DATA EXTRACTS

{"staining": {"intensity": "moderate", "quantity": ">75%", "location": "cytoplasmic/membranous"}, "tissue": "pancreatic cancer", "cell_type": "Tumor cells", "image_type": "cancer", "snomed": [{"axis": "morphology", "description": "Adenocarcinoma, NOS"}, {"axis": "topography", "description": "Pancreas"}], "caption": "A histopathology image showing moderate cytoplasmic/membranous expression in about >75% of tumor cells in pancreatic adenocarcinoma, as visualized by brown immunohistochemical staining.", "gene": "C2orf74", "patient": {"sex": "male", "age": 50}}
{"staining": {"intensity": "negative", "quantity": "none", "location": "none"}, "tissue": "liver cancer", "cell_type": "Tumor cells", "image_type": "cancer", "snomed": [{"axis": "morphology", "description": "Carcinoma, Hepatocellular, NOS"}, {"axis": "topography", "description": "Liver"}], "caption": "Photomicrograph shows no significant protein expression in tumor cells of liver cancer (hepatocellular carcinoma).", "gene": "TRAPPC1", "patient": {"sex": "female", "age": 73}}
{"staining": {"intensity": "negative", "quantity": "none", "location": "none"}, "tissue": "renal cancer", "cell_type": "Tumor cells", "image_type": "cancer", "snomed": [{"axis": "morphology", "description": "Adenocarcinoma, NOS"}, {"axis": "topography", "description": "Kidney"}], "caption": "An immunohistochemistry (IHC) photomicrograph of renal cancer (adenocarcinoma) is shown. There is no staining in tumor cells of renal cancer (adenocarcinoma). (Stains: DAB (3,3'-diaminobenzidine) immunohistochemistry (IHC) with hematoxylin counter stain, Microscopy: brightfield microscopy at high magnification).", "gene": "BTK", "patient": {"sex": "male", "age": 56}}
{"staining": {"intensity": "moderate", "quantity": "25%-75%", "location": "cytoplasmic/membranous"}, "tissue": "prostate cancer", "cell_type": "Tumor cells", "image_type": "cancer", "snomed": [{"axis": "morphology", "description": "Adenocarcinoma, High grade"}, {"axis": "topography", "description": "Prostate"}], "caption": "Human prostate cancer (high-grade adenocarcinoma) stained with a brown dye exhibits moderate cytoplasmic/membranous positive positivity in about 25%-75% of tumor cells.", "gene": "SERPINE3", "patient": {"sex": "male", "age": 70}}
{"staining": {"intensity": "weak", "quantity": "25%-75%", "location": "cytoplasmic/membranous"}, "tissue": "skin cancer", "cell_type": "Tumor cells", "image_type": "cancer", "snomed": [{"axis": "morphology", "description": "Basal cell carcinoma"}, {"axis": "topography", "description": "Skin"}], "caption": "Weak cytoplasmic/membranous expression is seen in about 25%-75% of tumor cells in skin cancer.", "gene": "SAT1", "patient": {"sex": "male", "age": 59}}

TASK PROMPT
Repeat the entries above exactly, leaving nothing out.

EXPECTED ANSWER
{"staining": {"intensity": "moderate", "quantity": ">75%", "location": "cytoplasmic/membranous"}, "tissue": "pancreatic cancer", "cell_type": "Tumor cells", "image_type": "cancer", "snomed": [{"axis": "morphology", "description": "Adenocarcinoma, NOS"}, {"axis": "topography", "description": "Pancreas"}], "caption": "A histopathology image showing moderate cytoplasmic/membranous expression in about >75% of tumor cells in pancreatic adenocarcinoma, as visualized by brown immunohistochemical staining.", "gene": "C2orf74", "patient": {"sex": "male", "age": 50}}
{"staining": {"intensity": "negative", "quantity": "none", "location": "none"}, "tissue": "liver cancer", "cell_type": "Tumor cells", "image_type": "cancer", "snomed": [{"axis": "morphology", "description": "Carcinoma, Hepatocellular, NOS"}, {"axis": "topography", "description": "Liver"}], "caption": "Photomicrograph shows no significant protein expression in tumor cells of liver cancer (hepatocellular carcinoma).", "gene": "TRAPPC1", "patient": {"sex": "female", "age": 73}}
{"staining": {"intensity": "negative", "quantity": "none", "location": "none"}, "tissue": "renal cancer", "cell_type": "Tumor cells", "image_type": "cancer", "snomed": [{"axis": "morphology", "description": "Adenocarcinoma, NOS"}, {"axis": "topography", "description": "Kidney"}], "caption": "An immunohistochemistry (IHC) photomicrograph of renal cancer (adenocarcinoma) is shown. There is no staining in tumor cells of renal cancer (adenocarcinoma). (Stains: DAB (3,3'-diaminobenzidine) immunohistochemistry (IHC) with hematoxylin counter stain, Microscopy: brightfield microscopy at high magnification).", "gene": "BTK", "patient": {"sex": "male", "age": 56}}
{"staining": {"intensity": "moderate", "quantity": "25%-75%", "location": "cytoplasmic/membranous"}, "tissue": "prostate cancer", "cell_type": "Tumor cells", "image_type": "cancer", "snomed": [{"axis": "morphology", "description": "Adenocarcinoma, High grade"}, {"axis": "topography", "description": "Prostate"}], "caption": "Human prostate cancer (high-grade adenocarcinoma) stained with a brown dye exhibits moderate cytoplasmic/membranous positive positivity in about 25%-75% of tumor cells.", "gene": "SERPINE3", "patient": {"sex": "male", "age": 70}}
{"staining": {"intensity": "weak", "quantity": "25%-75%", "location": "cytoplasmic/membranous"}, "tissue": "skin cancer", "cell_type": "Tumor cells", "image_type": "cancer", "snomed": [{"axis": "morphology", "description": "Basal cell carcinoma"}, {"axis": "topography", "description": "Skin"}], "caption": "Weak cytoplasmic/membranous expression is seen in about 25%-75% of tumor cells in skin cancer.", "gene": "SAT1", "patient": {"sex": "male", "age": 59}}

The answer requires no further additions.